Aujourd’hui, mon livre “Pourquoi les hommes ont peur des femmes“ fête ses deux mois. Deux mois de rencontres avec vous, mes lectrices (et quelques lecteurs), de promotion médiatique, de joie de voir mon travail exister, être diffusé, partagé... Mais aussi deux mois d’adversité et de vi0lences. La vérité, c’est que depuis la sortie de “Désirer la vi0lence“ en 2024, il ne se passe plus une semaine sans que je reçoive des commentaires ou des messages privés méchants, insultants, voire menaçants.

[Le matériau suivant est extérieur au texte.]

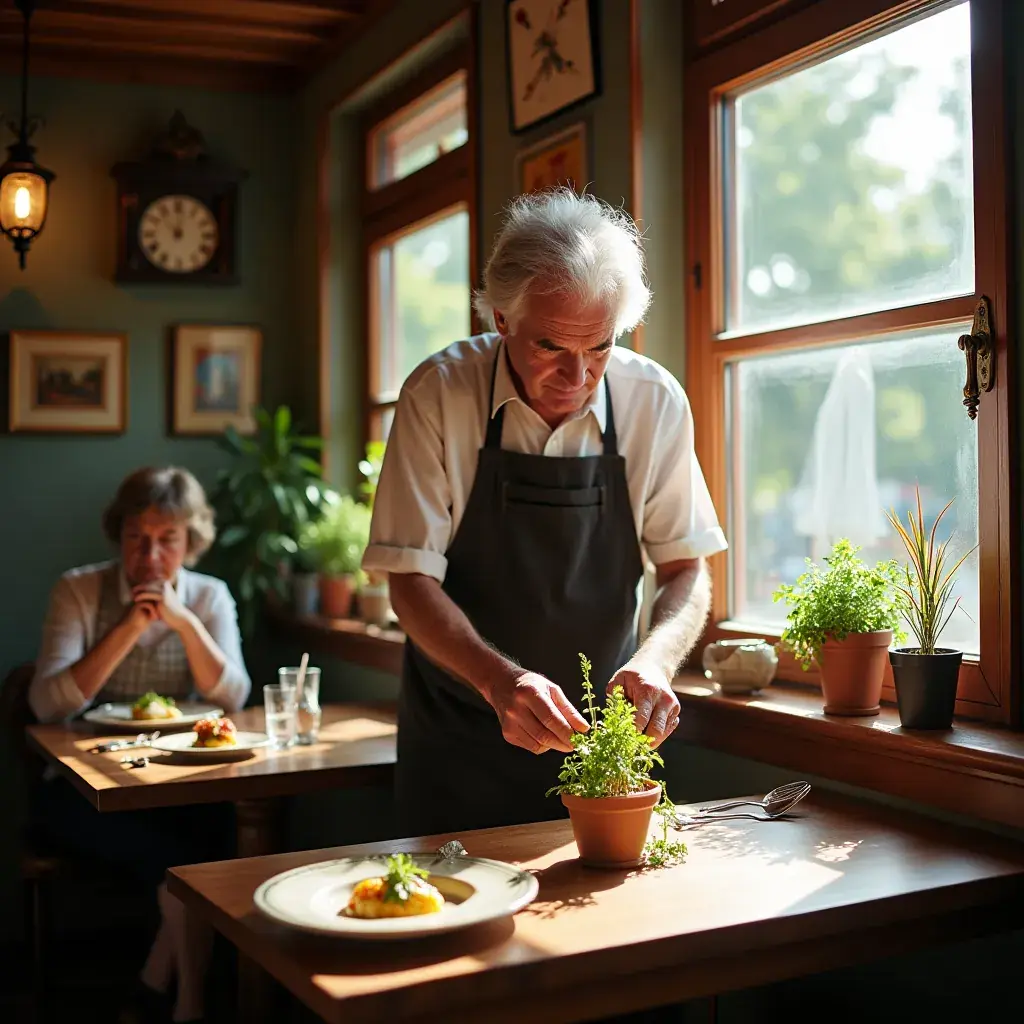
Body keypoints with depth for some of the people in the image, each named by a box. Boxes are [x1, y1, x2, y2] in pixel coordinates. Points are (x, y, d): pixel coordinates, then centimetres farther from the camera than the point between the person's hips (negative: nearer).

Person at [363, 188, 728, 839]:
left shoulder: (656, 402, -9)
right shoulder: (439, 393, -15)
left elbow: (686, 569, -3)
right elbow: (411, 580, -14)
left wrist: (656, 659, -24)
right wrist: (500, 681, -30)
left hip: (599, 734, 2)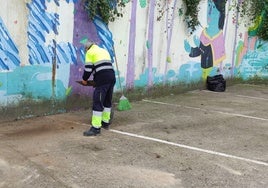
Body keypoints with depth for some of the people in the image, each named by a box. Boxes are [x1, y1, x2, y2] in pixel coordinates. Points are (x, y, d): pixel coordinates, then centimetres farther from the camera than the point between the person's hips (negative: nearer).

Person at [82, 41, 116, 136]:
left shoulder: (90, 52, 5)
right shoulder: (104, 51, 27)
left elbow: (88, 68, -2)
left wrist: (84, 79, 13)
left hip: (102, 79, -8)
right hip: (112, 77, 8)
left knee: (97, 103, -8)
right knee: (107, 101, 19)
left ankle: (96, 128, -10)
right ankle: (106, 122, 30)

“C’est juste le code pénal qui nous retient croyez-nous“... Je me doutais bien qu’avec ce nouvel essai, et le choix de ce titre, il fallait que je me (re)prépare à tout ça. La vérité, c’est que je ne suis pas plus forte qu’avant face à toute cette haine. Au contraire, je me sens plus fragile qu’il y a deux ans. Ma santé mentale est mise à rude épreuve depuis des mois, et le constat, aussi, que tout cela ne progresse pas. Ca se passe en ligne, mais ça se passe aussi sur les plateaux télé et parfois même lors de tables rondes. Je me sens agressée - je dis “je me sens“, mais en réalité, “je le suis“ - mon corps tremble, mon ventre se noue, les larmes montent à mes yeux et, à chaque fois, il me faut plusieurs jours pour m’en remettre.

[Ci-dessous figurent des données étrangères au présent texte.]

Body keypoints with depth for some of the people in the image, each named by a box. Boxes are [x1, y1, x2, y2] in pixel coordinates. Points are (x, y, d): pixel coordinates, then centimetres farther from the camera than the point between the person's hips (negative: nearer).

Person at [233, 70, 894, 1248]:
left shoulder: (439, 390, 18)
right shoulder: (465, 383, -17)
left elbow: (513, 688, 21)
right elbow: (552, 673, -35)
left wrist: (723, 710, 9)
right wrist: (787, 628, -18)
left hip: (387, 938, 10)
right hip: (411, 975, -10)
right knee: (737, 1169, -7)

Alors me voilà, portant ce tee-shirt que j’aime tant, devant l’objectif de
@lauriebisceglia , me voici essayant tant bien que mal (que mâle) d’avoir une confiance en moi solide, aussi solide que la leur, aussi solide que ceux (et celles, parfois !) qui croient m’apprendre la vie, savoir mieux que moi, qui me rabaissent, me parlent avec condescendance, mépris, dans la sphère publique et la sphère privée.
Aujourd’hui, en postant ce carrousel, je me sens bien impuissante, un peu découragée, assez triste, très fatiguée. Mais ça ira mieux demain. La confiance finit toujours par revenir... et dans ces moments-là, j’arrive à en rire et à me (re)(re)(re)retrousser les manches.